Reproduce each of the following lines verbatim, keeping every character and the original order.

=====

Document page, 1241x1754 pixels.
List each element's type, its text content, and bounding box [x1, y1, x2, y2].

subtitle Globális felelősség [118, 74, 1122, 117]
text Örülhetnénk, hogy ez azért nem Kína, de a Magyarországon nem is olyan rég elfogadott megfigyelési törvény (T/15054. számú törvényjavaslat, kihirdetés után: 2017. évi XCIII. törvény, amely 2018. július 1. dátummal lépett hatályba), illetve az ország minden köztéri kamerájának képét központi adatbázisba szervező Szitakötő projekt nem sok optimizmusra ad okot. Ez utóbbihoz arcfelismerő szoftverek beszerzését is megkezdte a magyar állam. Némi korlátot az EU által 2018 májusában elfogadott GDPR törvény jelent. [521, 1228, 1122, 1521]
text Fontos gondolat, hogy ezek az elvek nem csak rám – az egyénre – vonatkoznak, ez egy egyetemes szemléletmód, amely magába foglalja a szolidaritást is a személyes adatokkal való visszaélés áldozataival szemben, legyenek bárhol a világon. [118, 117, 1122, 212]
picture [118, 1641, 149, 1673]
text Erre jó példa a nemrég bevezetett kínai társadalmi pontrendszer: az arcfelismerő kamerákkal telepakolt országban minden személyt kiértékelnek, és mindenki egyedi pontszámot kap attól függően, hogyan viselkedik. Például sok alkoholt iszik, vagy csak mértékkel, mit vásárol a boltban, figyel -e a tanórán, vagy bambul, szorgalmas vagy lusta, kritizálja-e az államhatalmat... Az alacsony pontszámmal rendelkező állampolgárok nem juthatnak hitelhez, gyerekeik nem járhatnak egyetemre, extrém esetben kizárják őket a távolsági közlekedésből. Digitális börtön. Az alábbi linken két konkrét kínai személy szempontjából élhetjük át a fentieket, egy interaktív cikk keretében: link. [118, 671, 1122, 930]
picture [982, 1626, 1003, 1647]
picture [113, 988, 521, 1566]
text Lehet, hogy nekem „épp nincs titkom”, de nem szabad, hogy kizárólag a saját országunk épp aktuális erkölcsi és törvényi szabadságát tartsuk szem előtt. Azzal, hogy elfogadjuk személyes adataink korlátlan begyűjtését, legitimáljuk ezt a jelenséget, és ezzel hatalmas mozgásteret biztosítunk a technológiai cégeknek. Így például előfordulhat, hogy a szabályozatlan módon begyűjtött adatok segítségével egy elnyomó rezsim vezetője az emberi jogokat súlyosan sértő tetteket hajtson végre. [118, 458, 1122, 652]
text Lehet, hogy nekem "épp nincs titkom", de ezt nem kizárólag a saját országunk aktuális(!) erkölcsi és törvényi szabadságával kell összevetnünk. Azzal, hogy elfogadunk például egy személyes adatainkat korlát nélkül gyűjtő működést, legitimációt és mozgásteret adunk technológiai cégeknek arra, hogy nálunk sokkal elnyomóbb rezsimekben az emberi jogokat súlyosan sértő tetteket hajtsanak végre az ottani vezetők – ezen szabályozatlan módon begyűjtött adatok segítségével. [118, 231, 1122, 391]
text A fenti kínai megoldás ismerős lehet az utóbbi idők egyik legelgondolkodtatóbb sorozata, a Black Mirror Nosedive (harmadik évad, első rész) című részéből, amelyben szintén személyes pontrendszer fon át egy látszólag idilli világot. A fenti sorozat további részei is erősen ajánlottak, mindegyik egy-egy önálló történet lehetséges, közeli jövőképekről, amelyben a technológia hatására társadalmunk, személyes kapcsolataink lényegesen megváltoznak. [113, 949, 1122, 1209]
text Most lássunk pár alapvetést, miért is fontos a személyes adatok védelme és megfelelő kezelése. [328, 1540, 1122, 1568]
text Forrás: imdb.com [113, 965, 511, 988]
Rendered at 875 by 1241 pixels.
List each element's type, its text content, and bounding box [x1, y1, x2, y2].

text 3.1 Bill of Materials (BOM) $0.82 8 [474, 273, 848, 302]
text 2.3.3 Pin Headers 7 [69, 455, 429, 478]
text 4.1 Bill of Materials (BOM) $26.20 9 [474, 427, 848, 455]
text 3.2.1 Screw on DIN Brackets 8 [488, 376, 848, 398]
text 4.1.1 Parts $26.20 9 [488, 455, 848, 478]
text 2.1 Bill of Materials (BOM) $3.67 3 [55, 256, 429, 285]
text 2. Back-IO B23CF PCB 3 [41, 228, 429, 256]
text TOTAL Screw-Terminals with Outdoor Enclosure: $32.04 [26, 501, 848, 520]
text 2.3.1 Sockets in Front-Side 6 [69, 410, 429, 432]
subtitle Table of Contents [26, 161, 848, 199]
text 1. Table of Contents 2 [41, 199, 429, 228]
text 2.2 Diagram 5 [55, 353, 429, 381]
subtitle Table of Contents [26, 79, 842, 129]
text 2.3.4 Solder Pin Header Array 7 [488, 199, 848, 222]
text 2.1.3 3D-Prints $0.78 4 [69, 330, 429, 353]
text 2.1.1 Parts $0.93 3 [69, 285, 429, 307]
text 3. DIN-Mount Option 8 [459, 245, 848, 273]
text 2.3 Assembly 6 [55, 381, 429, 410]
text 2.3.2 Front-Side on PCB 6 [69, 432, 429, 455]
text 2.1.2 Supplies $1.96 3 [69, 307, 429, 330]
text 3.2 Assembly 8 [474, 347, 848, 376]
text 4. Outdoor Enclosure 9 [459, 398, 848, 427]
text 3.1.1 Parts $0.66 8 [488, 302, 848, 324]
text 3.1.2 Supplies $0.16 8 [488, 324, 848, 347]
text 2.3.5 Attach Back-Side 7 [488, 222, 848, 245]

=====

#### Result of this task:
Document page, 1241x1754 pixels.
List each element's type, its text content, and bounding box [x1, y1, x2, y2].

subtitle Globális felelősség [118, 74, 1122, 117]
text Örülhetnénk, hogy ez azért nem Kína, de a Magyarországon nem is olyan rég elfogadott megfigyelési törvény (T/15054. számú törvényjavaslat, kihirdetés után: 2017. évi XCIII. törvény, amely 2018. július 1. dátummal lépett hatályba), illetve az ország minden köztéri kamerájának képét központi adatbázisba szervező Szitakötő projekt nem sok optimizmusra ad okot. Ez utóbbihoz arcfelismerő szoftverek beszerzését is megkezdte a magyar állam. Némi korlátot az EU által 2018 májusában elfogadott GDPR törvény jelent. [521, 1228, 1122, 1521]
text Fontos gondolat, hogy ezek az elvek nem csak rám – az egyénre – vonatkoznak, ez egy egyetemes szemléletmód, amely magába foglalja a szolidaritást is a személyes adatokkal való visszaélés áldozataival szemben, legyenek bárhol a világon. [118, 117, 1122, 212]
picture [118, 1641, 149, 1673]
text Erre jó példa a nemrég bevezetett kínai társadalmi pontrendszer: az arcfelismerő kamerákkal telepakolt országban minden személyt kiértékelnek, és mindenki egyedi pontszámot kap attól függően, hogyan viselkedik. Például sok alkoholt iszik, vagy csak mértékkel, mit vásárol a boltban, figyel -e a tanórán, vagy bambul, szorgalmas vagy lusta, kritizálja-e az államhatalmat... Az alacsony pontszámmal rendelkező állampolgárok nem juthatnak hitelhez, gyerekeik nem járhatnak egyetemre, extrém esetben kizárják őket a távolsági közlekedésből. Digitális börtön. Az alábbi linken két konkrét kínai személy szempontjából élhetjük át a fentieket, egy interaktív cikk keretében: link. [118, 671, 1122, 930]
picture [982, 1626, 1003, 1647]
picture [113, 988, 521, 1566]
text Lehet, hogy nekem „épp nincs titkom”, de nem szabad, hogy kizárólag a saját országunk épp aktuális erkölcsi és törvényi szabadságát tartsuk szem előtt. Azzal, hogy elfogadjuk személyes adataink korlátlan begyűjtését, legitimáljuk ezt a jelenséget, és ezzel hatalmas mozgásteret biztosítunk a technológiai cégeknek. Így például előfordulhat, hogy a szabályozatlan módon begyűjtött adatok segítségével egy elnyomó rezsim vezetője az emberi jogokat súlyosan sértő tetteket hajtson végre. [118, 458, 1122, 652]
text Lehet, hogy nekem "épp nincs titkom", de ezt nem kizárólag a saját országunk aktuális(!) erkölcsi és törvényi szabadságával kell összevetnünk. Azzal, hogy elfogadunk például egy személyes adatainkat korlát nélkül gyűjtő működést, legitimációt és mozgásteret adunk technológiai cégeknek arra, hogy nálunk sokkal elnyomóbb rezsimekben az emberi jogokat súlyosan sértő tetteket hajtsanak végre az ottani vezetők – ezen szabályozatlan módon begyűjtött adatok segítségével. [118, 231, 1122, 391]
text A fenti kínai megoldás ismerős lehet az utóbbi idők egyik legelgondolkodtatóbb sorozata, a Black Mirror Nosedive (harmadik évad, első rész) című részéből, amelyben szintén személyes pontrendszer fon át egy látszólag idilli világot. A fenti sorozat további részei is erősen ajánlottak, mindegyik egy-egy önálló történet lehetséges, közeli jövőképekről, amelyben a technológia hatására társadalmunk, személyes kapcsolataink lényegesen megváltoznak. [113, 949, 1122, 1209]
text Most lássunk pár alapvetést, miért is fontos a személyes adatok védelme és megfelelő kezelése. [328, 1540, 1122, 1568]
text Forrás: imdb.com [113, 965, 511, 988]
Rendered at 875 by 1241 pixels.
List each element's type, its text content, and bounding box [x1, y1, x2, y2].

text 3.1 Bill of Materials (BOM) $0.82 8 [474, 273, 848, 302]
text 2.3.3 Pin Headers 7 [69, 455, 429, 478]
text 4.1 Bill of Materials (BOM) $26.20 9 [474, 427, 848, 455]
text 3.2.1 Screw on DIN Brackets 8 [488, 376, 848, 398]
text 4.1.1 Parts $26.20 9 [488, 455, 848, 478]
text 2.1 Bill of Materials (BOM) $3.67 3 [55, 256, 429, 285]
text 2. Back-IO B23CF PCB 3 [41, 228, 429, 256]
text TOTAL Screw-Terminals with Outdoor Enclosure: $32.04 [26, 501, 848, 520]
text 2.3.1 Sockets in Front-Side 6 [69, 410, 429, 432]
subtitle Table of Contents [26, 161, 848, 199]
text 1. Table of Contents 2 [41, 199, 429, 228]
text 2.2 Diagram 5 [55, 353, 429, 381]
subtitle Table of Contents [26, 79, 842, 129]
text 2.3.4 Solder Pin Header Array 7 [488, 199, 848, 222]
text 2.1.3 3D-Prints $0.78 4 [69, 330, 429, 353]
text 2.1.1 Parts $0.93 3 [69, 285, 429, 307]
text 3. DIN-Mount Option 8 [459, 245, 848, 273]
text 2.3 Assembly 6 [55, 381, 429, 410]
text 2.3.2 Front-Side on PCB 6 [69, 432, 429, 455]
text 2.1.2 Supplies $1.96 3 [69, 307, 429, 330]
text 3.2 Assembly 8 [474, 347, 848, 376]
text 4. Outdoor Enclosure 9 [459, 398, 848, 427]
text 3.1.1 Parts $0.66 8 [488, 302, 848, 324]
text 3.1.2 Supplies $0.16 8 [488, 324, 848, 347]
text 2.3.5 Attach Back-Side 7 [488, 222, 848, 245]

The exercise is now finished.